The others did not speak as I made ready to depart. Thoris sat on the floor of the cave, his long arms wrapped around his knees, his head towards the ground, his ruined ear facing towards me. Thorvaldur watched me, a faint smile on his face.

I took a little food, a single skin of water, for I needed no more than that. I was a free man once more: I could call upon any farm in the land and the law of guest friendship would compel them to give me shelter for the night. I could sing for my food, cut corn and tend cattle, and receive bread and ale in return. They, still outlaws, had more need of it than I.

I wrapped the fur cloak around my shoulders, struggling to tie the clasp one-handed – three years of practice, yet still I had not mastered this. The knife went into my belt, my killer’s weapon, its edge almost dull. Last of all, I settled the sword at my hip. Gunnar’s sword, a weapon of heroes, that had not left its sheath for all the time I had been exiled. That blade was still sharp.

‘It is time, then?’ Thorvaldur said.

‘It is.’

Thorvaldur nodded.

‘We shall walk with you. For some of the way at least. Come, Thoris. We must see him out of the valley.’

I did not think that he would follow. He had barely spoken a word to me for months, for the sooner we drew to the day of my freedom, the less he wished to speak to me. He counted the days more than any of us, though their passage could bring him no reprieve. And sometimes I awoke in the night to find him watching me, his eyes cold.

But he rose without a word, and the three of us walked out together.

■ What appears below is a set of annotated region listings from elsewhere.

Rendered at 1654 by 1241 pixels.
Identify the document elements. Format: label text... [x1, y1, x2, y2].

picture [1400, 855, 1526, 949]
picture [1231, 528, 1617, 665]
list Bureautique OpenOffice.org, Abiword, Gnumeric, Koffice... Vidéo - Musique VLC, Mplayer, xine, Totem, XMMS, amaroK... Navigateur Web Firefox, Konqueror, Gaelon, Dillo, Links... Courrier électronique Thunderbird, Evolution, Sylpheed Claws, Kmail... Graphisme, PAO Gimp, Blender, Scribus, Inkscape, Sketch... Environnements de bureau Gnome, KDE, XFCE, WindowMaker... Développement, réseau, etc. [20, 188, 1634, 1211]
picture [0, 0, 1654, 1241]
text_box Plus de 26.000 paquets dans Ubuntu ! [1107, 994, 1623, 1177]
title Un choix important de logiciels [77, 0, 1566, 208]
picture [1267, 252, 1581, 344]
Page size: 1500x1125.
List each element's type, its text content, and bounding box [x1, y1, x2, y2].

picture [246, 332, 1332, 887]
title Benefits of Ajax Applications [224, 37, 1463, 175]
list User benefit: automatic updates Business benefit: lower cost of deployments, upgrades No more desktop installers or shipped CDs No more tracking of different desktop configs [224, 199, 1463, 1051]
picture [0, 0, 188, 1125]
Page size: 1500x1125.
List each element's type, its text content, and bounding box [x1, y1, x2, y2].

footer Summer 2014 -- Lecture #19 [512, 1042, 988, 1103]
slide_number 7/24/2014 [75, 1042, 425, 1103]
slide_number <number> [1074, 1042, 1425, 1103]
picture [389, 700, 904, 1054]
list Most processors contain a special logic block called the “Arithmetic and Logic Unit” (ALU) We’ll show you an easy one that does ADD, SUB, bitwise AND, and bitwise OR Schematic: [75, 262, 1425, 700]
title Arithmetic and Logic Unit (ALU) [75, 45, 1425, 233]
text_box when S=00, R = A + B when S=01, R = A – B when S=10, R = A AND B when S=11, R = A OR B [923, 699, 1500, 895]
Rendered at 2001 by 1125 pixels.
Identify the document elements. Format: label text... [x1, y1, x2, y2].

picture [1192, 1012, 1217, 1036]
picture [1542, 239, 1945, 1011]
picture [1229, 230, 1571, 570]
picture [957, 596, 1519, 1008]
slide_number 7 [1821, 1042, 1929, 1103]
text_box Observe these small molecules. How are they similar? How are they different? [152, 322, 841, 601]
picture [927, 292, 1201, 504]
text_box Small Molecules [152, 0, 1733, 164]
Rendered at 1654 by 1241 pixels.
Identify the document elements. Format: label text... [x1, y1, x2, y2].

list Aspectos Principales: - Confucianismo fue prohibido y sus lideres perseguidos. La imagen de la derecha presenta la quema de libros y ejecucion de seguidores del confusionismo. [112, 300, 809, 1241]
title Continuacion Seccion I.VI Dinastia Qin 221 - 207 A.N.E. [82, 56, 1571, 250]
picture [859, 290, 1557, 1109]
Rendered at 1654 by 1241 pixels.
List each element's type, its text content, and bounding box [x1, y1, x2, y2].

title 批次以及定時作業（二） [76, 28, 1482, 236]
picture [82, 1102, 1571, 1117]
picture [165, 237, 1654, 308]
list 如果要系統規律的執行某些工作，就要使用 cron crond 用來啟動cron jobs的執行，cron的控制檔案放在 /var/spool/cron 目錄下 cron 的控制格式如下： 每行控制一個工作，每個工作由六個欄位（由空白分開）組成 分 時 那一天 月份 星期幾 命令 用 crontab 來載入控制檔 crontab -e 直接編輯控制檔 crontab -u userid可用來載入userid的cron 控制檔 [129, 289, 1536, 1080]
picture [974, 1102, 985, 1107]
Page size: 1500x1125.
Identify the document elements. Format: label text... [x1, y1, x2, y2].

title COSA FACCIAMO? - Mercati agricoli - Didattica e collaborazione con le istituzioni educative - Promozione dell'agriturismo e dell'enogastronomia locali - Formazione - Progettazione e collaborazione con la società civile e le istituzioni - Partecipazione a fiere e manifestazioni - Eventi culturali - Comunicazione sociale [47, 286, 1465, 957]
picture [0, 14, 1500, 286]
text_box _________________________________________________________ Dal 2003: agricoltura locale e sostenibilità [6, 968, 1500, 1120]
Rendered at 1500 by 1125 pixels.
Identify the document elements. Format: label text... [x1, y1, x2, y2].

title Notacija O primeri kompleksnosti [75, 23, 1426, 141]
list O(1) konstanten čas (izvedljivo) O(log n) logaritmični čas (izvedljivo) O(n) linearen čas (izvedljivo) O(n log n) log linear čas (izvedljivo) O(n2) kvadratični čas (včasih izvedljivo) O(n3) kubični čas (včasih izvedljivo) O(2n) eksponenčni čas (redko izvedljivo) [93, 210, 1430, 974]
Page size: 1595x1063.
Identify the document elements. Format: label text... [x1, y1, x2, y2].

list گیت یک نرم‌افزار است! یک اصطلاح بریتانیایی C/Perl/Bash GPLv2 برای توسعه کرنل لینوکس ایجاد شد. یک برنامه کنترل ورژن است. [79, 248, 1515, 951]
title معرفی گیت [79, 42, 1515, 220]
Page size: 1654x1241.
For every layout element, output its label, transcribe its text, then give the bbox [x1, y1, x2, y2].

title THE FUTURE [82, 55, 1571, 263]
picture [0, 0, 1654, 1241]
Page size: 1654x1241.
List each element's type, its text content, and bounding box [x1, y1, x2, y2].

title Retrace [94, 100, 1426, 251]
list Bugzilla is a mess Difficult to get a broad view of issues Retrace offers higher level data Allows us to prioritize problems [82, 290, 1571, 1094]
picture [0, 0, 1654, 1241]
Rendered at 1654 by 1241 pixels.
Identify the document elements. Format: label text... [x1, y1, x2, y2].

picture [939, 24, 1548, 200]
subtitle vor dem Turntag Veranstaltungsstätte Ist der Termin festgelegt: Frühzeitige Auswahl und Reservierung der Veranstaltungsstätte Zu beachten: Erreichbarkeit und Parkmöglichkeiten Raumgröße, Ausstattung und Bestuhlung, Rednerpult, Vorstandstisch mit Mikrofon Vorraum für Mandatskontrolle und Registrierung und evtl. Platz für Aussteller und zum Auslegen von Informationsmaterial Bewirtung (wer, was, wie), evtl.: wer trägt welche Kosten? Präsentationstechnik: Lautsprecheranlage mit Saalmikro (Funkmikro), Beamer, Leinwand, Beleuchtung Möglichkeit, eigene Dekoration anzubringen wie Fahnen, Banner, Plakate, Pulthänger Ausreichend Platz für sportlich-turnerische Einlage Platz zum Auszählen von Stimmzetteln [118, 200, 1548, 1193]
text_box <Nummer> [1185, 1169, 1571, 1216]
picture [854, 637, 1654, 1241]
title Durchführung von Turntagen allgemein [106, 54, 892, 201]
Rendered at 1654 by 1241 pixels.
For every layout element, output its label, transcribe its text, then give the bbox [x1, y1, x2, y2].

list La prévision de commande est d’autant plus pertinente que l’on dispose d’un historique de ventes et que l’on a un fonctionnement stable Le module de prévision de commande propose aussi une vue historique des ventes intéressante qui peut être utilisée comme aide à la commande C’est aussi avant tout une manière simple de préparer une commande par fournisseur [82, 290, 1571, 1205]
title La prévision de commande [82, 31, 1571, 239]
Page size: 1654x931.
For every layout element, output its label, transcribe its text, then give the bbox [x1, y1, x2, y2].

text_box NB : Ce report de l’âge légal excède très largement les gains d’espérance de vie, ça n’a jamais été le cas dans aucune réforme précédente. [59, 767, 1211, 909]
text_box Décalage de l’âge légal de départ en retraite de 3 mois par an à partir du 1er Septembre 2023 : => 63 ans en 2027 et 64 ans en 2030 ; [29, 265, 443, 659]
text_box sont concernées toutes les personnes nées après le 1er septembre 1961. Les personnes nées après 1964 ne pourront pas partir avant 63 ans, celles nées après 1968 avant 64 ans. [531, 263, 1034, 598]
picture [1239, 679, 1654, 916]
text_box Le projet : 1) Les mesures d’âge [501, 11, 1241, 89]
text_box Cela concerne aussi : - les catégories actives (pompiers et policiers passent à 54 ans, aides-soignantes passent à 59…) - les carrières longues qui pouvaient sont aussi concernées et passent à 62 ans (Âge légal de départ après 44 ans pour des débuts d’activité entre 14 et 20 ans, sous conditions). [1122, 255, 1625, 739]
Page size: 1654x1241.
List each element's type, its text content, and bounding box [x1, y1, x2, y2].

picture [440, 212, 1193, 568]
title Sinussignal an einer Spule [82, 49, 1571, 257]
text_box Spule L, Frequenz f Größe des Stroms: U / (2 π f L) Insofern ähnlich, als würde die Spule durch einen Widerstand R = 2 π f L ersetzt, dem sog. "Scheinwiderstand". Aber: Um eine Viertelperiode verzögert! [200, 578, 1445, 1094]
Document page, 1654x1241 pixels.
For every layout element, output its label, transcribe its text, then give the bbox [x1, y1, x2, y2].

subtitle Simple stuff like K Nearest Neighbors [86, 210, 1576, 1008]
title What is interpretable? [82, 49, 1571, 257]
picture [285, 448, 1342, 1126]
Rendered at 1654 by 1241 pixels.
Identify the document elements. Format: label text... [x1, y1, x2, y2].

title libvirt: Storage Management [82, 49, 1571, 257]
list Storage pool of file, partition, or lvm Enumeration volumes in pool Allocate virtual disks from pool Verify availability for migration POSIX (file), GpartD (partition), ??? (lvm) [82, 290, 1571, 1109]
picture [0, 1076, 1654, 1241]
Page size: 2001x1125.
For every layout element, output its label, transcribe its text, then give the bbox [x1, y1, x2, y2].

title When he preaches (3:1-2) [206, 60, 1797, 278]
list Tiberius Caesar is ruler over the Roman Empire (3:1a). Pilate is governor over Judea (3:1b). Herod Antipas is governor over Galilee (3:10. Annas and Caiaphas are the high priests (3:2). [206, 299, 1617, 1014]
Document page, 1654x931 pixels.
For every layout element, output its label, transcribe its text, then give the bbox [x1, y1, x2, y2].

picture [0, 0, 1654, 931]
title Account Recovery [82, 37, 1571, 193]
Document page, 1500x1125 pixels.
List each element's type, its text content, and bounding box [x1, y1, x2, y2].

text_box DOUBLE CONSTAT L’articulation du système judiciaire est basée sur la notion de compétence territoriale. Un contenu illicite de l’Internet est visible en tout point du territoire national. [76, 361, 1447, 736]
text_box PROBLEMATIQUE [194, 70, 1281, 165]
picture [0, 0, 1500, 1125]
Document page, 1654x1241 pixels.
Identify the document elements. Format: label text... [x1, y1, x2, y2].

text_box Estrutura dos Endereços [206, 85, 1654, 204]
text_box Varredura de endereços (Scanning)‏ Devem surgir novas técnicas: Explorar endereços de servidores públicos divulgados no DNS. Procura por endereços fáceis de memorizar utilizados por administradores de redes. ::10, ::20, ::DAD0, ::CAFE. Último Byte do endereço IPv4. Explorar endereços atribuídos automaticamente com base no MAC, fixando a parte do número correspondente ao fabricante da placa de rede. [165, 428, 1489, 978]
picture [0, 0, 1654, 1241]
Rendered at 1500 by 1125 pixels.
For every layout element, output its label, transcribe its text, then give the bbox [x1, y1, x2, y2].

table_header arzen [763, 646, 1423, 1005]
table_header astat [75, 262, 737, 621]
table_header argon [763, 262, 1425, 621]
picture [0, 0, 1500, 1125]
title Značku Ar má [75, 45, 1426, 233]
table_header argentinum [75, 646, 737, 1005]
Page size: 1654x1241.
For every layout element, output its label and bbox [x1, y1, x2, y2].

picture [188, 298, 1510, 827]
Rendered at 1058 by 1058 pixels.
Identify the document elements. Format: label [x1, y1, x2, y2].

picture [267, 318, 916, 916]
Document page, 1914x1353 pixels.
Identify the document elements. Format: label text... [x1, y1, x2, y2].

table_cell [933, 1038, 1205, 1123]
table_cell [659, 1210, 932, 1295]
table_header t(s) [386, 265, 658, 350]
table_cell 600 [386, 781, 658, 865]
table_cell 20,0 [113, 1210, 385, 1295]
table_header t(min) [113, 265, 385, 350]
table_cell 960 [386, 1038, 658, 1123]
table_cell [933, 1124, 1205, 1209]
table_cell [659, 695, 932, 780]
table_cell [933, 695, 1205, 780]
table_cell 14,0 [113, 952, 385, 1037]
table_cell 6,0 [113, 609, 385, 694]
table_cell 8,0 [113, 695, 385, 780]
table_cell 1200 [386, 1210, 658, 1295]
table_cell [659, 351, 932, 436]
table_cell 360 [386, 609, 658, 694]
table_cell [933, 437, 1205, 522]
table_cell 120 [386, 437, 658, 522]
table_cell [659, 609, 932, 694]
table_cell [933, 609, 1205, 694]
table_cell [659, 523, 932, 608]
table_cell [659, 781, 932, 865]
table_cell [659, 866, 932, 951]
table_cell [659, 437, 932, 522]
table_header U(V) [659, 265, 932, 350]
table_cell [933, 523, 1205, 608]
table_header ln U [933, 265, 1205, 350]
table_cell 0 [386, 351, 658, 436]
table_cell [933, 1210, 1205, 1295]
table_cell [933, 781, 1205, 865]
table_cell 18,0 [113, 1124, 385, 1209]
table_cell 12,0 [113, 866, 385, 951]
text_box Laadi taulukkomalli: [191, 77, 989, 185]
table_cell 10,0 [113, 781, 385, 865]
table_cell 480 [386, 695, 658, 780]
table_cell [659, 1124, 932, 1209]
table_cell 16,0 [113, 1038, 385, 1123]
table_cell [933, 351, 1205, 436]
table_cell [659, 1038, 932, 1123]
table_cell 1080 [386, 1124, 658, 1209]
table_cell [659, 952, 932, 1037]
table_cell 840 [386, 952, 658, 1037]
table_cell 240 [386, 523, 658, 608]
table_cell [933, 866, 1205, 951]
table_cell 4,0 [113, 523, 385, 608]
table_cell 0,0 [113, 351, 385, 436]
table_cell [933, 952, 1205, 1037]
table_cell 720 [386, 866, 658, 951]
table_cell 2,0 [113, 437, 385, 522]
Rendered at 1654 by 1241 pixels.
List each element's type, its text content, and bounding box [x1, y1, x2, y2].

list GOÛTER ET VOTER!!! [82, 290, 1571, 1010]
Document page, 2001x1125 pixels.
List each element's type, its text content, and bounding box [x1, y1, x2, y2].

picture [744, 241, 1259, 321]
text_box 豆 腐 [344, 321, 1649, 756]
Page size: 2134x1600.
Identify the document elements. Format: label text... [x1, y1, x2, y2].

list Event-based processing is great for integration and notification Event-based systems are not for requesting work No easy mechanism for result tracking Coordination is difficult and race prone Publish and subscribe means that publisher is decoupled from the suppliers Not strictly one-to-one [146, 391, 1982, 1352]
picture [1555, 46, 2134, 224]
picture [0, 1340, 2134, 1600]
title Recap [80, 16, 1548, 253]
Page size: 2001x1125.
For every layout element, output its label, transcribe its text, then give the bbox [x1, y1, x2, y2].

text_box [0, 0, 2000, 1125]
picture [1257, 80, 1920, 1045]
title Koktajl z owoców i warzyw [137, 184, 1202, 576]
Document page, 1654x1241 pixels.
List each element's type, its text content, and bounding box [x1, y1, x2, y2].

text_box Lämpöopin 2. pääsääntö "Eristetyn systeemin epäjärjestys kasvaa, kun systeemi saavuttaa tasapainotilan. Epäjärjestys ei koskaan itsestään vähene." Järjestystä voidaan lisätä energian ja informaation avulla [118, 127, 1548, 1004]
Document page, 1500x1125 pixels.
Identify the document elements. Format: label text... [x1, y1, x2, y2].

Down into the valley, the place that I knew as I would know a lover. The tall smooth rock that curves and hollows like the body of a woman. The place where the winter ice was thinnest on the river, where we had broken it open a hundred times for gulps of the piercing water. The rock wall that looked like a giant’s face; the hidden hole in the moor that threatened to twist and snap an ankle.

We went to where the valley opened out, where the free lands of Iceland lay stretched before us. Distant, the movement of the herds, the dancing of crops in the wind. A different world, that I could enter and they could not.

‘This is as far as we may go,’ Thoris said.

For a moment I did not dare look back on them. For I wondered if they meant to let me taste freedom for a moment before they cut my throat. We held no bond of kinship, of loyalty. I might earn great renown, bringing back the heads of those two outlaws. Perhaps they could not take the chance of letting a free man go, knowing that valley as I did.

But when I turned back to face them, they greeted me with silver, not with iron.

Thoris stepped forward and handed me a silver arm-ring, the double of the one I had traded away in Borg. In the three years we had spent together I had never seen him wear it. He must have kept it hidden away, one last treasure. A relic from his lost life. Perhaps a gift from a friend, as mine had been.

‘Take it,’ he said. ‘You shall have more need of this than I.’

‘I cannot take this from you.’

‘What use have I for silver? I shall never spend it.’

In that cave he had been a tyrant and I had learned to hate him. I was free of him now, could nurture my hatred freely. And yet I felt no need for it.

‘Why have you given this to me?’ I asked.

‘You sing well,’ he said. He seemed to want to say more, but he could not find the words.

I turned from him and looked out on the frozen valley that I had called home. The prison which he could not leave.

‘This will make a good song,’ I said.

‘Three years in this place and you think it will make a good song?’

‘All men love to hear of outlaws.’

You will sing of me?’

‘I shall.’

‘What kind of a song?’ he said, and I think there was fear in his voice. Perhaps he feared a flyting song, strange as that seemed. This man who would be forever exiled from his people, and yet he still feared to be mocked behind his back. Perhaps that was all he heard when he closed his eyes at night. Men laughing at him, a fool who had killed his brother for love.

‘You have lived out here longer than any other outlaw. What is there to mock in that?’

He turned from me and began to walk away, slow and purposeless, like an old man who has forgotten himself.

‘It was not a shameful thing,’ I said, and he looked back to face me.